The Netherlands, consistently ranked as one of the best health care systems in the world by advanced metrics, spends a quarter of what American insurers do on hip and knee replacements. A CT scan costs $1,100 in the United States and $140 in Holland. There are only a handful of isolated instances — childbirth in the United Kingdom, an angiogram or cataract surgery in New Zealand — where the cost of a particular service even approaches the US price.”
“The US is still the wealthiest country in the world. It’s home to the world’s leading biopharmaceutical industry. It tends to have the most cutting-edge treatments. All this contributes to higher prices here than elsewhere. But one big and unavoidable culprit is the lack of price regulation.
Private insurers, which cover more than half of Americans, negotiate with private providers and drug companies to set their prices. They do have some leverage (by denying a provider or drugmaker access to their patients) but it is more limited than in other countries. There is certainly significant price variation within the United States (with CT scans, for example, can cost anywhere from $250 to $1,500 depending on the location), but on average, prices for US private insurance are significantly higher than those seen under other kinds of health systems.
In some of the countries studied by the Health Care Cost Institute, like the UK, the government actually employs doctors and owns hospitals. Others, like Australia, have a universal public insurance program.
Even the Netherlands, which has a fully privatized insurance scheme, has placed more government controls on prices than the United States. Insurers there use global budgets, also common in single-payer systems, to pay providers, capping the amount they’re willing to pay per year to cover all of the services their customers need. It’s a hard limit on health care spending for the coming year, and then providers and payers negotiate prices for individual services based on that budget cap.
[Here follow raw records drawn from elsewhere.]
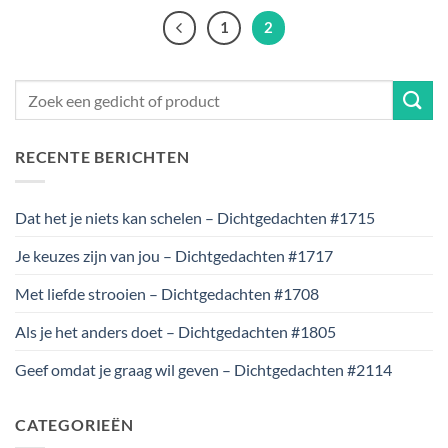
1
2
RECENTE BERICHTEN
Dat het je niets kan schelen – Dichtgedachten #1715
Je keuzes zijn van jou – Dichtgedachten #1717
Met liefde strooien – Dichtgedachten #1708
Als je het anders doet – Dichtgedachten #1805
Geef omdat je graag wil geven – Dichtgedachten #2114
CATEGORIEËN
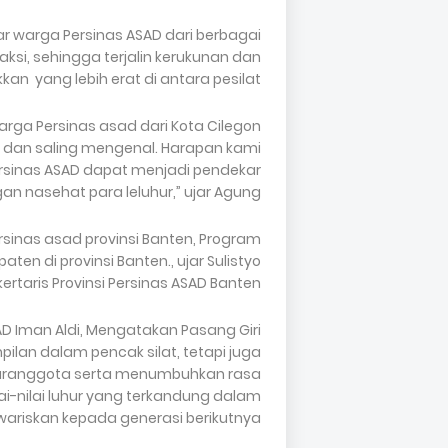
r warga Persinas ASAD dari berbagai
si, sehingga terjalin kerukunan dan
an yang lebih erat di antara pesilat.
rga Persinas asad dari Kota Cilegon
i dan saling mengenal. Harapan kami
rsinas ASAD dapat menjadi pendekar
gan nasehat para leluhur,” ujar Agung
ersinas asad provinsi Banten, Program
aten di provinsi Banten., ujar Sulistyo
kertaris Provinsi Persinas ASAD Banten
AD Iman Aldi, Mengatakan Pasang Giri
lan dalam pencak silat, tetapi juga
aranggota serta menumbuhkan rasa
lai-nilai luhur yang terkandung dalam
iwariskan kepada generasi berikutnya.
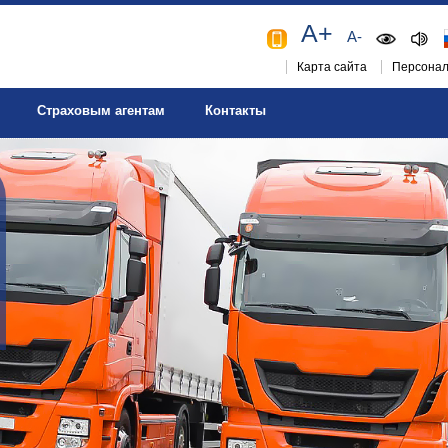
A+
A-
Карта сайта
Персонал
Страховым агентам
Контакты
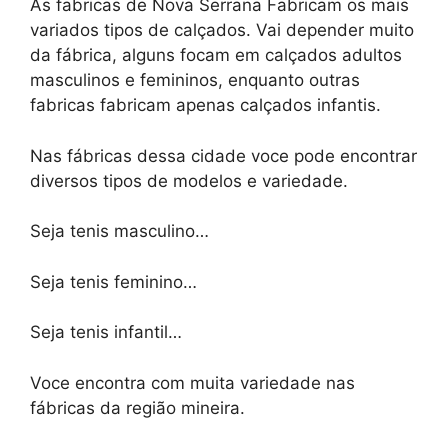
As fabricas de Nova Serrana Fabricam os mais
variados tipos de calçados. Vai depender muito
da fábrica, alguns focam em calçados adultos
masculinos e femininos, enquanto outras
fabricas fabricam apenas calçados infantis.
Nas fábricas dessa cidade voce pode encontrar
diversos tipos de modelos e variedade.
Seja tenis masculino…
Seja tenis feminino…
Seja tenis infantil…
Voce encontra com muita variedade nas
fábricas da região mineira.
It’s very different from private insurance in the United States, which is generally open-ended depending on how much medical care is used in a given year — and the price for those services.
Because of America’s high prices, there is a $3.5 trillion industry invested in the status quo.”
“From 2012 through 2015, at least 382 pregnant women and new mothers died in Texas from causes related to pregnancy and childbirth, according to the most recent data available from the Department of State Health Services; since then, hundreds more have likely perished. While their cases reflect the problems that contribute to maternal mortality across the United States — gross medical errors, deeply entrenched racism, structural deficiencies in how care is delivered — another Texas-size factor often plays a significant role: the state’s vast, and growing, problem with health insurance access.
About one in six Texans — just over 5 million people — had no health insurance last year. That’s almost a sixth of all uninsured Americans, more than the entire population of neighboring Louisiana. After trending lower for several years, the Texas rate has been rising again — to 17.7 percent in 2018, or about twice the national average.”
“Texas has the highest rate of uninsured women of reproductive age in the country; a third were without health coverage in 2018, according to a State Health Services survey. In some counties, mainly along the Mexico border, that estimate approaches 40 percent.”
“How Texas came to have the worst insurance gaps in the country is no mystery: It was an accumulation of deliberate policy choices by state lawmakers going back decades, driven largely by an aversion to government-mandated insurance and a desire to keep taxes low.”